Later on, when the six o’clock showing has started, Isaac goes to get the ticket count from Asher’s mother. But when she opens her mouth to speak, all he can hear is a peculiar crackling noise where her voice should be. He is taken aback. What is going on? He can see the woman smiling at him, with her flawless skin and the cherry-red lipstick that drives the neighborhood boys wild with lust, and he can tell by her expression that as far as she is concerned, nothing is amiss. She speaks to him again. This time he watches her lips move, but it makes no difference. His ears are filled with the same crackling sound as before, a strange ethereal sound that is somehow reminiscent of the snaps and sparks of a great bonfire. Looking around, he cannot fathom the source of the interference. Could it have something to do with the lights on the marquee? He doesn’t think so. He’s heard them sizzle in the rain, and the effect was more like the buzzing of a small bee. What else then? He finds himself seized by an unaccountable sense of dread. What is happening? Has he lost his mind?

Asher’s mother is still peering at him expectantly, and he realizes he needs to explain himself. “I’m sorry, Mrs. Grünbaum,” he says finally. “I’m not feeling too good. My ears are ringing, and I can’t hear what you’re saying. Would you please write it down for me?”

She complies, but not before giving his arm a gentle squeeze. It is such a tender gesture that he nearly breaks down in tears right then.

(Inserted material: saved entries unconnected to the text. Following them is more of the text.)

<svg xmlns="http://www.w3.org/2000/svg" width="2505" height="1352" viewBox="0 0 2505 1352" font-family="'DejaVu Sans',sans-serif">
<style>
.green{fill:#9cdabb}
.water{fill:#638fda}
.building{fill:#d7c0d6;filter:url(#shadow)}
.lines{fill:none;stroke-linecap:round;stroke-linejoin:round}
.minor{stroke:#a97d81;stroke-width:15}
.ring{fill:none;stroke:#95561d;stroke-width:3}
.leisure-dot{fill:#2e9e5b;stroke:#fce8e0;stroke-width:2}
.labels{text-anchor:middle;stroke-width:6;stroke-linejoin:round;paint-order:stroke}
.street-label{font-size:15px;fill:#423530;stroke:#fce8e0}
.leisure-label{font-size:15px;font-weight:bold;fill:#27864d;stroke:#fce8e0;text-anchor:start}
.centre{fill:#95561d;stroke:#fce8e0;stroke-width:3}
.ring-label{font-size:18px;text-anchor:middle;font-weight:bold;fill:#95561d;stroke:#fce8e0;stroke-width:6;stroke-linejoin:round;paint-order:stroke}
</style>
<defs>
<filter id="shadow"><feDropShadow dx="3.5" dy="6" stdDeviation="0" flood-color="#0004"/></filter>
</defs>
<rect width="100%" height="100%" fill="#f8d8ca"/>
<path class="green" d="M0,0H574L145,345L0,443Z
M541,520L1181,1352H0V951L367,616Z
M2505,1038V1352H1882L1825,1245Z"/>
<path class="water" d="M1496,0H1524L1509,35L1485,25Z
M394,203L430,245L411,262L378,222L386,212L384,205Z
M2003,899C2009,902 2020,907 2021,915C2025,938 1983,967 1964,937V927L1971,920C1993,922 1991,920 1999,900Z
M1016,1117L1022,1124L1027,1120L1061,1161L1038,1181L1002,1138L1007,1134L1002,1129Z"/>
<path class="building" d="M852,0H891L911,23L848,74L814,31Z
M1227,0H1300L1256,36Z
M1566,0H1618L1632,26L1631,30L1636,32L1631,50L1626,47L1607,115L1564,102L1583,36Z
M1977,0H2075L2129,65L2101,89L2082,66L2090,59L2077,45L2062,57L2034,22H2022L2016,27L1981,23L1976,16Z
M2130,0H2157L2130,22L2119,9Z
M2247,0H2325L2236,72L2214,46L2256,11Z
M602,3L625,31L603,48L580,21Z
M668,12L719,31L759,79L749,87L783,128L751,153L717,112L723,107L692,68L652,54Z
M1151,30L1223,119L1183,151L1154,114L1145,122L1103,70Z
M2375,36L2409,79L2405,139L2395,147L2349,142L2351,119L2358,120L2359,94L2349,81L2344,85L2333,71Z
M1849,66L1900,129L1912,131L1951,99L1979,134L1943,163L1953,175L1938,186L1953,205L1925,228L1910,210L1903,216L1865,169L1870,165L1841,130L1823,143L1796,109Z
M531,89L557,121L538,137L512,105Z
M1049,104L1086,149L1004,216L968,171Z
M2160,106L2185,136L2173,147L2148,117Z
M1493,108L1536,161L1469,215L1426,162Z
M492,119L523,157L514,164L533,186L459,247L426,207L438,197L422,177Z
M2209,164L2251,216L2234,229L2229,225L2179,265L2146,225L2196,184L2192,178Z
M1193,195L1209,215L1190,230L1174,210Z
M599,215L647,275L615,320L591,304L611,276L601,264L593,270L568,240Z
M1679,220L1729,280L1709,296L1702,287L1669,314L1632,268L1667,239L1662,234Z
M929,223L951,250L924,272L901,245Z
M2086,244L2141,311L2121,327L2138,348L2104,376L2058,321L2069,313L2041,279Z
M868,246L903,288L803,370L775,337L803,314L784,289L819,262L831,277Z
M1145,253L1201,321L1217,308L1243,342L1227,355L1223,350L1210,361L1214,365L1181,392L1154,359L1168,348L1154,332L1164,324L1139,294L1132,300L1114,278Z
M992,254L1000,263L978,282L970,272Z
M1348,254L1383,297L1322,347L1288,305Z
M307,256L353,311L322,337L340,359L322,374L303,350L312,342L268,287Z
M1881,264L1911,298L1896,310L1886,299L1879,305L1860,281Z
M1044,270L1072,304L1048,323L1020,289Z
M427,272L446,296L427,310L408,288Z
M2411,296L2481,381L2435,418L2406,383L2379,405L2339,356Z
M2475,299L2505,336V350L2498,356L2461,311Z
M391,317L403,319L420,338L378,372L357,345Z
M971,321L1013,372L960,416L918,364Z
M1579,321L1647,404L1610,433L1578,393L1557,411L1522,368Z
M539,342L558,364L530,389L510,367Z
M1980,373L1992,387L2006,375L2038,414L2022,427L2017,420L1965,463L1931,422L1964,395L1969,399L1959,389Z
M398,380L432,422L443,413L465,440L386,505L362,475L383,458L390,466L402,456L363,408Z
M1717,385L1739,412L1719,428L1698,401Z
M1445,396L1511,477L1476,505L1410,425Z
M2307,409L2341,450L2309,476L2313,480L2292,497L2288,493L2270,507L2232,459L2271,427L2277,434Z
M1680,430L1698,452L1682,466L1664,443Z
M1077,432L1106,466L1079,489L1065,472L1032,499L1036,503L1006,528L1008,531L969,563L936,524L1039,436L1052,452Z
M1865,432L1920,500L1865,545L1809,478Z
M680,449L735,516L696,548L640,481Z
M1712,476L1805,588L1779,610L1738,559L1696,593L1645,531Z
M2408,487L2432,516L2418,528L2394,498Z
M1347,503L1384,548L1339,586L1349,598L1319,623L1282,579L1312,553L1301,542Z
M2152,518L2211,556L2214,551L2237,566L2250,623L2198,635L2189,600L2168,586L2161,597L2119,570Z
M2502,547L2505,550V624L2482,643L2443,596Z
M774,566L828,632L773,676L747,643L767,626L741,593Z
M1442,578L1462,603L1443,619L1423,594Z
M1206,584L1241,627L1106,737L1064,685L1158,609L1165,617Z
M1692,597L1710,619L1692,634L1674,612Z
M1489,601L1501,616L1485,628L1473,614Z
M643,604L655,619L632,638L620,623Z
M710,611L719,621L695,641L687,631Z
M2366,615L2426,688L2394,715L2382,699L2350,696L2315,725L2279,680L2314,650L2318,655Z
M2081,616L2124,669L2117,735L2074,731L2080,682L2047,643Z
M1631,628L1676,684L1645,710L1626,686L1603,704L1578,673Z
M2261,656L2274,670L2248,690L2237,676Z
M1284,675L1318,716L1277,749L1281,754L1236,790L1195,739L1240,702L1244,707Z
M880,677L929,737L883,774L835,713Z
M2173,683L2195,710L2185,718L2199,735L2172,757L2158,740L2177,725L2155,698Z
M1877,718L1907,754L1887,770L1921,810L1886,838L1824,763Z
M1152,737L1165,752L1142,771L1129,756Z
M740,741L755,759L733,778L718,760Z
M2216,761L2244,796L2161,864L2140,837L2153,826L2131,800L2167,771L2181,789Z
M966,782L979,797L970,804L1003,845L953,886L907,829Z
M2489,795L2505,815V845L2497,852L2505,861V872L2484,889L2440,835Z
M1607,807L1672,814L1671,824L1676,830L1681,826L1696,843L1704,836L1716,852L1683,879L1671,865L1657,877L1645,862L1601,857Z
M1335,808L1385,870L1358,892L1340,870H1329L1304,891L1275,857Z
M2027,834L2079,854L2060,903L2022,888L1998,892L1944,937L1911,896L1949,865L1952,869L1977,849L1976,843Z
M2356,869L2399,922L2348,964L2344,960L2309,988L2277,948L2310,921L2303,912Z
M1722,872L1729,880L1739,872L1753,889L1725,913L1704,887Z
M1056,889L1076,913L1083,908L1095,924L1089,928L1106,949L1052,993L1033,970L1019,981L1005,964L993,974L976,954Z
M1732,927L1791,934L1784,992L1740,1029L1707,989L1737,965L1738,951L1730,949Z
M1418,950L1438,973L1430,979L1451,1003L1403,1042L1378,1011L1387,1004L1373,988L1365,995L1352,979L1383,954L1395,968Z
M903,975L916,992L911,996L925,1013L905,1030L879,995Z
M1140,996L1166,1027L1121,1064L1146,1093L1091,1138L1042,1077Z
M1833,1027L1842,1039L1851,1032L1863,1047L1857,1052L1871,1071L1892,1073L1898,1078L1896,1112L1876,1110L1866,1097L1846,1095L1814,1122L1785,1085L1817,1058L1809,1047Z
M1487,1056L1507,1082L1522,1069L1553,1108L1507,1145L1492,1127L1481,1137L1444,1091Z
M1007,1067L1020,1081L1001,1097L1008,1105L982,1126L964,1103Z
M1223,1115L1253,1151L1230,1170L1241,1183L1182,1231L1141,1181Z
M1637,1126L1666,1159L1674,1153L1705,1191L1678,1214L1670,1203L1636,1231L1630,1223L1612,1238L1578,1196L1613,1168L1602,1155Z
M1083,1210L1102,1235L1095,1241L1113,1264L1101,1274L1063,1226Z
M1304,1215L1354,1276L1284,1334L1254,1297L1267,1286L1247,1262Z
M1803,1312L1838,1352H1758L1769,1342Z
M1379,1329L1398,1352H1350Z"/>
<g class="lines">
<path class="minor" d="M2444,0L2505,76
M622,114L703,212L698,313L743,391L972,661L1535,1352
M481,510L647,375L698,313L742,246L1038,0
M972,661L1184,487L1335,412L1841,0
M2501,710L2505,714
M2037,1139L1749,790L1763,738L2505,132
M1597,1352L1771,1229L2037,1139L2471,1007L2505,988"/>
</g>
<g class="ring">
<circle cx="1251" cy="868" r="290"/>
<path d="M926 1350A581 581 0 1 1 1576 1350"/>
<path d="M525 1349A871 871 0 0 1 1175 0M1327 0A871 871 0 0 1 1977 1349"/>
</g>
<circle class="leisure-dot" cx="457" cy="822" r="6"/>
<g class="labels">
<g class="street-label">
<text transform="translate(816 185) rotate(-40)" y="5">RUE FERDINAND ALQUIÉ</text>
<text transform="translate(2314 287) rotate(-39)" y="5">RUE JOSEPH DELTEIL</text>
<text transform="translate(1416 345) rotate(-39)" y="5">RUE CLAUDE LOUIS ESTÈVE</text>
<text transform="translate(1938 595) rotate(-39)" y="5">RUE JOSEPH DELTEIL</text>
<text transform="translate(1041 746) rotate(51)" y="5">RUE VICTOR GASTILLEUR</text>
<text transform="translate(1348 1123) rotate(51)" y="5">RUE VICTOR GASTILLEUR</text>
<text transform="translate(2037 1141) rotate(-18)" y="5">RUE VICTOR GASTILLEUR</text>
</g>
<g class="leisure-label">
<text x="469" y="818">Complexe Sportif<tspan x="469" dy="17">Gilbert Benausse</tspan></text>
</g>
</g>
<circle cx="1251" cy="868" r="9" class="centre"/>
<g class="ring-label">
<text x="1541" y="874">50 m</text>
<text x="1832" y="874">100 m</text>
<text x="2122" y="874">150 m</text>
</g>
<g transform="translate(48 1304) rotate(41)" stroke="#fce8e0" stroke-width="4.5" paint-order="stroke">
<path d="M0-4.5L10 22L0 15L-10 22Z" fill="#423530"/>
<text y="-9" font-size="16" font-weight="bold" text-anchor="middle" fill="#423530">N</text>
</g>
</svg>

Back inside, Isaac has to duck into a supply closet so as not to fall apart in front of the patrons. The despair that was kept at bay during his conversation with Asher has now come back with a vengeance, and all he can do is sink to the floor and give himself over to it. He begins to weep uncontrollably. The world, he decides, is too full of horrors. The incident with Asher’s mother is proof enough of that. And yet here he is, fetching pencils and relaying ticket counts instead of accomplishing his objective. What is wrong with him? Has he, like Hamlet, fallen into doubt after postponing a necessary action? He finds he is even having second thoughts about his chosen method. Slitting his wrists, after all, would be a personal act, when what he really wants is to declare his feelings before the entire city in a way that is commensurate with his devotion. He thinks of the other devotees and considers his options.